WEDNESDAY, Aug. 22 (HealthDay News) -- Scientists have linked a specific ingredient in smokeless tobacco products to an increased risk for oral cancer, in research using rodents.
The culprit, found in such products as chewing tobacco and snuff, is a nitrosamine compound called (S)-NNN. Nitrosamines in tobacco are considered to be cancer-causing, according to the U.S. National Cancer Institute.
Authors of the new study acknowledge that such compounds are found in many foods, including beer and bacon. But they say that levels are much higher in smokeless tobacco products, leading them to suggest that the U.S. government should therefore ban or regulate (S)-NNN.
The researchers are scheduled to present their findings Wednesday at the American Chemical Society annual meeting, in Philadelphia.

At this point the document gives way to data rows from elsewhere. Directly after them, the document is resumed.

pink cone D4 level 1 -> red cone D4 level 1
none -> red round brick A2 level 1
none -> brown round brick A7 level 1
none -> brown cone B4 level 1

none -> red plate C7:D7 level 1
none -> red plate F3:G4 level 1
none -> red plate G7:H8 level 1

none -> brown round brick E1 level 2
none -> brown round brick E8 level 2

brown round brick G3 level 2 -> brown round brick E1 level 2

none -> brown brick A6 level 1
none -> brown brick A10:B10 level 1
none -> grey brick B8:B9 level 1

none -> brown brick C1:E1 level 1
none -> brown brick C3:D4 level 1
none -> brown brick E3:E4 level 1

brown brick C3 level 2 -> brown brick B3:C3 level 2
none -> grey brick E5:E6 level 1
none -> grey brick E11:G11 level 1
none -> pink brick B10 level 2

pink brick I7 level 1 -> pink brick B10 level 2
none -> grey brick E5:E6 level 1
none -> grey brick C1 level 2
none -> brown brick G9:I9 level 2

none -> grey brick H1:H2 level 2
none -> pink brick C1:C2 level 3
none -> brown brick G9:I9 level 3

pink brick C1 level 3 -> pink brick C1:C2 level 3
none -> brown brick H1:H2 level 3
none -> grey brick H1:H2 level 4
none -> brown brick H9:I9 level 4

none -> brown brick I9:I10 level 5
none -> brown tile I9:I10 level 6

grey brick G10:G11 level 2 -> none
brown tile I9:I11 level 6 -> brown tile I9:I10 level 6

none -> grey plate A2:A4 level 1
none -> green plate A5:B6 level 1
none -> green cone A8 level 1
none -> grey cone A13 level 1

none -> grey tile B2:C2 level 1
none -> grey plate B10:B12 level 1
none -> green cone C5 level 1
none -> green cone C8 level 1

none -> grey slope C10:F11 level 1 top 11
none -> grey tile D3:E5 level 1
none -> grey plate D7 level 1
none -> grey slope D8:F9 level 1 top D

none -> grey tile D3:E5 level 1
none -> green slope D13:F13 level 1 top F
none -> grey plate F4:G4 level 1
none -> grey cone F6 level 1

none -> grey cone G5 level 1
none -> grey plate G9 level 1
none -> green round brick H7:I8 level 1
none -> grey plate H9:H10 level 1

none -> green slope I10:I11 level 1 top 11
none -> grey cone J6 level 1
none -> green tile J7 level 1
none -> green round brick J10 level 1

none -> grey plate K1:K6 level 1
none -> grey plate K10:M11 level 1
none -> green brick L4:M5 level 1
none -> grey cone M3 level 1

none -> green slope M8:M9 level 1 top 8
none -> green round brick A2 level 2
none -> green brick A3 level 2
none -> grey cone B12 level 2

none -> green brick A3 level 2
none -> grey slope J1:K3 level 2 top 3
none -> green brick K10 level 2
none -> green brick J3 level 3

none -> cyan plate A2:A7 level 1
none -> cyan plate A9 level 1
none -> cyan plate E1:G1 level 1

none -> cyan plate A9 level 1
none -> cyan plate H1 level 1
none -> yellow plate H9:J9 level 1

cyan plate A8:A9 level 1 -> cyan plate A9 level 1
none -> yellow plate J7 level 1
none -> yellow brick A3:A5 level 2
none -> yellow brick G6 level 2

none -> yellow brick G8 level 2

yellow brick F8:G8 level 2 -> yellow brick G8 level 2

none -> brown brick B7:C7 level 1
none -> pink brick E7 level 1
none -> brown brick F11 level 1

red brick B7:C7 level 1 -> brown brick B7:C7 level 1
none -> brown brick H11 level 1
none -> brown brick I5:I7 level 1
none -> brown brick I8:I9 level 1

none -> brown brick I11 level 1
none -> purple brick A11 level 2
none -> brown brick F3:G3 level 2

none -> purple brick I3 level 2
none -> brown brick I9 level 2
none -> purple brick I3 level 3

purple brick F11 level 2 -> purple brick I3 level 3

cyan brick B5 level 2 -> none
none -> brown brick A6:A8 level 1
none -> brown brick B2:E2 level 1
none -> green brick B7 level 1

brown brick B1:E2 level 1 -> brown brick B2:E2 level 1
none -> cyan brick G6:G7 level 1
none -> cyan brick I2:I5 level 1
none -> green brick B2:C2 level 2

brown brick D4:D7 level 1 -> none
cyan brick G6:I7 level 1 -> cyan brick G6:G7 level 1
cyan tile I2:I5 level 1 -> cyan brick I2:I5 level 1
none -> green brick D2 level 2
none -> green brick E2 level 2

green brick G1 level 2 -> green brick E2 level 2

"This is the first example of a strong oral-cavity carcinogen that's in smokeless tobacco," study author Stephen Hecht, from the University of Minnesota, said in a society news release. "Our results are very important in regard to the growing use of smokeless tobacco in the world, especially among younger people who think it is a safer form of tobacco than cigarettes. We now have the identity of the only known strong oral carcinogen in these products."
Roughly 9 million Americans use smokeless tobacco products, according to the release. This has raised alarm about the potentially elevated risk users may face for the mouth, esophageal and pancreatic cancer.
In the study, laboratory rats were given two types of low-dose NNN for 17 months. That timeframe was equated to human consuming a half-tin of smokeless tobacco on a daily basis for 30 years.
One type of NNN known as (S)-NNN was found to prompt the onset of oral and esophageal tumors.
In theory, (S)-NNN can be removed from smokeless tobacco products, with some particular products already featuring reduced levels of the compound, according to the release.